Jason Hickel: Ele tem uma série de problemas. Em primeiro lugar, se baseia na percepção da corrupção que há no próprio país. De maneira que os pesquisados não podem dizer nada sobre o que pensam acerca de outros modos de corrupção como, por exemplo, os paraísos fiscais ou a OMC. Em segundo lugar, como o índice mede mais percepções do que realidades, está exposto às narrativas dos departamentos de relações públicas.

A narrativa dominante é promovida por um complexo de organizações, desde o Banco Mundial até a USAID e passando por muitas ONGs, que centram o tema da pobreza na corrupção dos próprios países em desenvolvimento. De maneira que não surpreende que os entrevistados terminem refletindo essa visão. Além disso, os índices se baseiam em dados de instituições como o Banco Mundial e o Fórum Econômico Mundial. Estas instituições, que representam países ricos ocidentais, tem interesse direto em manter essa narrativa sobre a corrupção.

Dois países que costumam estar na vanguarda de todas estas denúncias sobre a corrupção no mundo em desenvolvimento são Estados Unidos e o Reino Unido. Qual é a situação real destes países a respeito da corrupção?

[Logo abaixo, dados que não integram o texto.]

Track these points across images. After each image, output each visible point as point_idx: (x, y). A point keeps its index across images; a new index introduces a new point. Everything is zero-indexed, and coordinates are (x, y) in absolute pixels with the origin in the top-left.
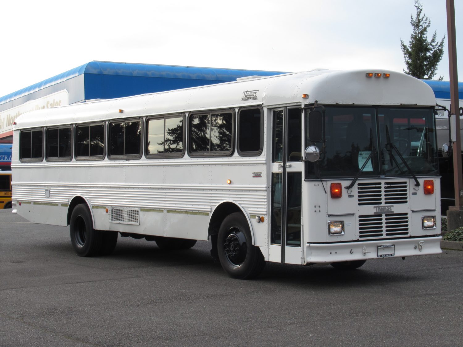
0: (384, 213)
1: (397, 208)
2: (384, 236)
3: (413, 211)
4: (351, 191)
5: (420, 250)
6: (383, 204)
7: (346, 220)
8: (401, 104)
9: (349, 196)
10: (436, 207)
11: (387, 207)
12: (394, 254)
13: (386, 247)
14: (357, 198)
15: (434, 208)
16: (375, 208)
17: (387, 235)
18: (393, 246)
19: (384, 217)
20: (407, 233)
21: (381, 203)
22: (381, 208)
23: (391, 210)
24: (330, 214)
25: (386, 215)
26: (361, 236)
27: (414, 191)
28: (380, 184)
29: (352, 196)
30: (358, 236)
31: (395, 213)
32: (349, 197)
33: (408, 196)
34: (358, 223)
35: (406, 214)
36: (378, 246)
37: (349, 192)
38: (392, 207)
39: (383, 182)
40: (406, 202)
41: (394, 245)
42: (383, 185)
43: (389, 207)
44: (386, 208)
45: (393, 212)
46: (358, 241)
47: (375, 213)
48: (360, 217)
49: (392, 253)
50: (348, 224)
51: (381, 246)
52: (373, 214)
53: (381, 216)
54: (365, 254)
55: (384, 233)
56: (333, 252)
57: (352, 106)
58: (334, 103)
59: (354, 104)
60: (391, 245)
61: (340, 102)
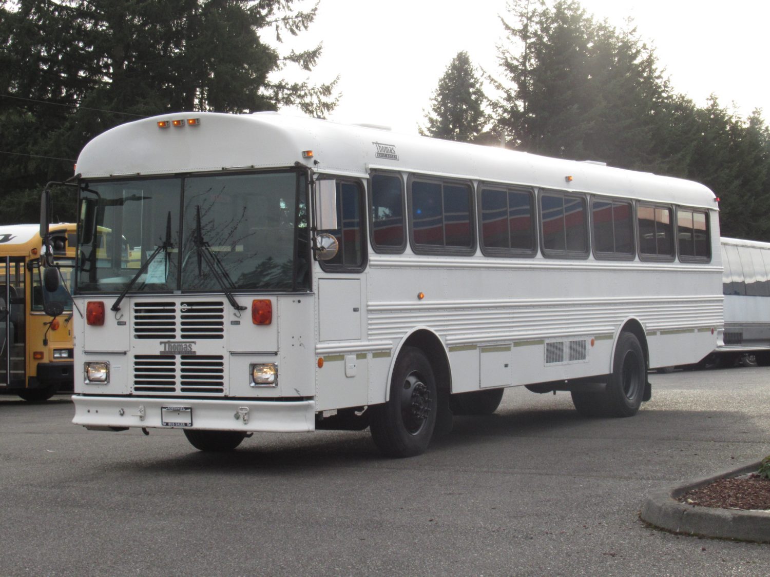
0: (179, 353)
1: (202, 347)
2: (178, 392)
3: (232, 354)
4: (122, 315)
5: (246, 421)
6: (178, 339)
7: (113, 361)
8: (223, 168)
9: (118, 322)
10: (278, 348)
11: (183, 344)
12: (192, 424)
13: (177, 411)
14: (133, 327)
15: (275, 350)
16: (163, 345)
17: (183, 390)
18: (189, 410)
19: (178, 360)
20: (221, 391)
21: (174, 337)
22: (172, 344)
23: (191, 349)
24: (87, 349)
25: (183, 357)
26: (136, 389)
27: (236, 319)
28: (173, 304)
29: (123, 323)
30: (131, 388)
31: (198, 354)
32: (118, 325)
33: (225, 327)
34: (132, 366)
35: (221, 357)
36: (162, 408)
37: (118, 316)
38: (193, 344)
39: (179, 302)
40: (221, 337)
41: (191, 409)
42: (178, 307)
43: (188, 344)
44: (182, 345)
45: (195, 352)
46: (130, 396)
47: (161, 352)
48: (137, 357)
49: (188, 421)
50: (115, 368)
51: (167, 407)
52: (158, 354)
53: (174, 357)
54: (142, 418)
55: (178, 386)
56: (93, 410)
57: (138, 178)
58: (107, 175)
59: (138, 174)
60: (184, 408)
61: (116, 173)
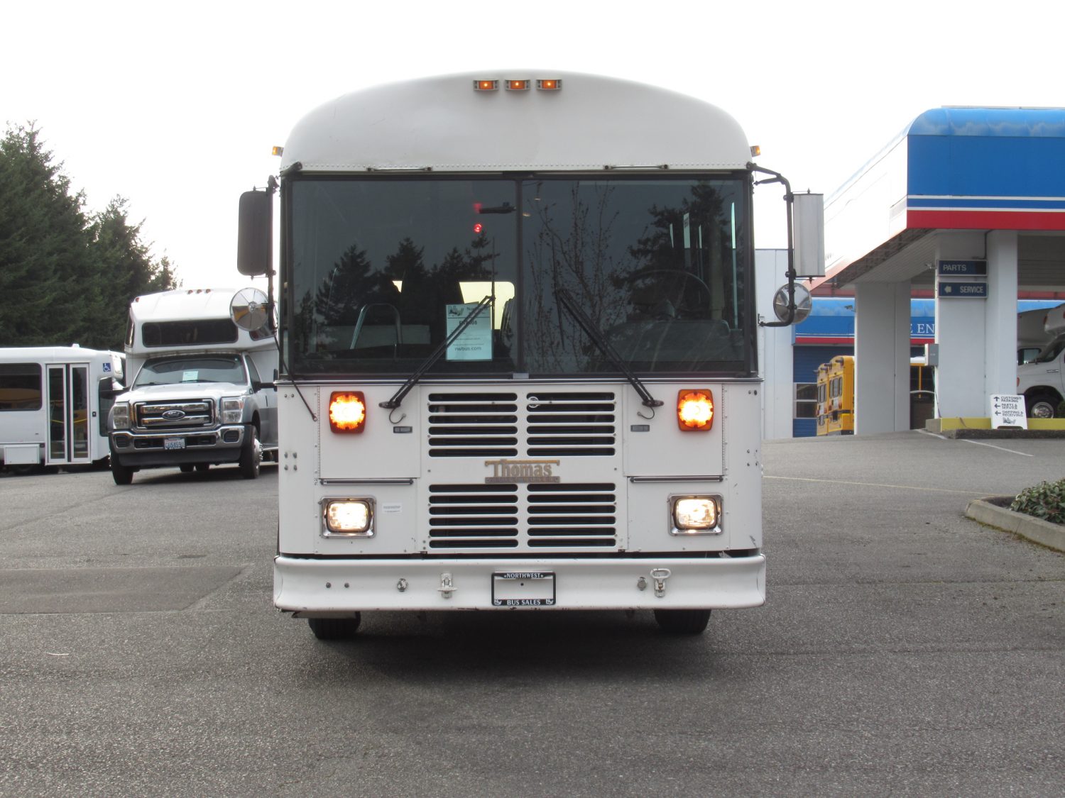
0: (523, 480)
1: (571, 470)
2: (523, 547)
3: (634, 480)
4: (403, 417)
5: (660, 591)
6: (522, 455)
7: (383, 497)
8: (607, 167)
9: (394, 428)
10: (724, 469)
11: (533, 465)
12: (554, 600)
13: (523, 579)
14: (426, 436)
15: (718, 473)
16: (491, 467)
17: (531, 543)
18: (551, 577)
19: (522, 492)
20: (612, 543)
21: (514, 452)
22: (511, 466)
23: (550, 472)
24: (325, 476)
25: (531, 488)
26: (433, 544)
27: (643, 422)
28: (513, 397)
29: (405, 430)
30: (424, 542)
31: (563, 481)
32: (394, 432)
33: (617, 434)
34: (425, 505)
35: (611, 486)
36: (493, 575)
37: (396, 417)
38: (553, 466)
39: (523, 393)
40: (611, 452)
41: (554, 574)
42: (522, 402)
43: (543, 465)
44: (531, 468)
45: (557, 478)
46: (424, 556)
47: (487, 479)
48: (433, 488)
49: (547, 596)
50: (389, 507)
51: (506, 574)
52: (482, 481)
53: (514, 488)
54: (447, 594)
55: (523, 537)
56: (338, 583)
57: (426, 176)
58: (361, 168)
59: (429, 169)
60: (541, 574)
61: (383, 165)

Jason Hickel: Segundo a Transparência Internacional, os Estados Unidos estão bastante livres da corrupção. Segundo a Rede Tax Justice, em troca, os Estados Unidos estão em sexto lugar no ranking da corrupção mundial, devido ao fato de que têm jurisdições secretas que permitem que funcionem como centros de evasão tributária. Além disso, sabemos que a corrupção atravessa o sistema político estadunidense. As corrupções podem gastar dinheiro sem limites nas campanhas políticas para assegurar que seus candidatos sejam eleitos. Assim, não surpreende que mais da metade dos congressistas sejam multimilionários. E há outras formas de lobby político muito mais diretas.

Segundo a Rádio Nacional Pública, para cada dólar gasto pelas corporações em tarefas de lobby, elas obtêm um retorno de 220 dólares. E os sistemas regulatórios costumam ser capturados por gente dessas corporações que devem ser reguladas. O exemplo mais óbvio é Henry Paulson, o CEO de Goldman Sachs, que foi Secretário de Tesouro dos EUA e artífice do resgate que canalizou trilhões de dólares dos contribuintes para a banca privada.

Em resumo, as corporações abusam do Estado para seu próprio proveito, o que é a definição de corrupção da Transparência Internacional. O Reino Unido é outro grande exemplo. A City de Londres é um dos centros de funcionamento dos paraísos fiscais, de maneira que surpreende que o Reino Unido seja classificado pela Transparência Internacional como um país sem corrupção. E não é a única instância de corrupção. A privatização da infraestrutura pública, tanto do sistema nacional de saúde como a dos trens, permitiu que pessoas como o multimilionário Richard Bransen ganhassem milhões em subsídios estatais para sua empresa Virgin Trains.

Isso não elimina o fato de que a corrupção no mundo desenvolvido é real e tem um forte impacto social, econômico e institucional. Como deveria ser um índice neutro e justo sobre o tema da corrupção?

Jason Hickel: Certamente que a corrupção no mundo em desenvolvimento é real e não deve ser subestimada como problema. Mas é importante concentrar o olhar em formas de corrupção ocultas. No momento, o mais próximo que temos de um índice objetivo é o elaborado pela Rede Tax Justice. Neste índice, o ranking é elaborado considerando países responsáveis por ocultar cerca de 30 trilhões de dólares de riqueza em países fiscais. Se você olhar a lista verá que os países que encabeçam o ranking são Reino Unido, Suíça, Luxemburgo, Hong Kong, Singapura, Estados Unidos, Líbano, Alemanha e Japão. Estes são os principais centros de corrupção que devemos enfrentar.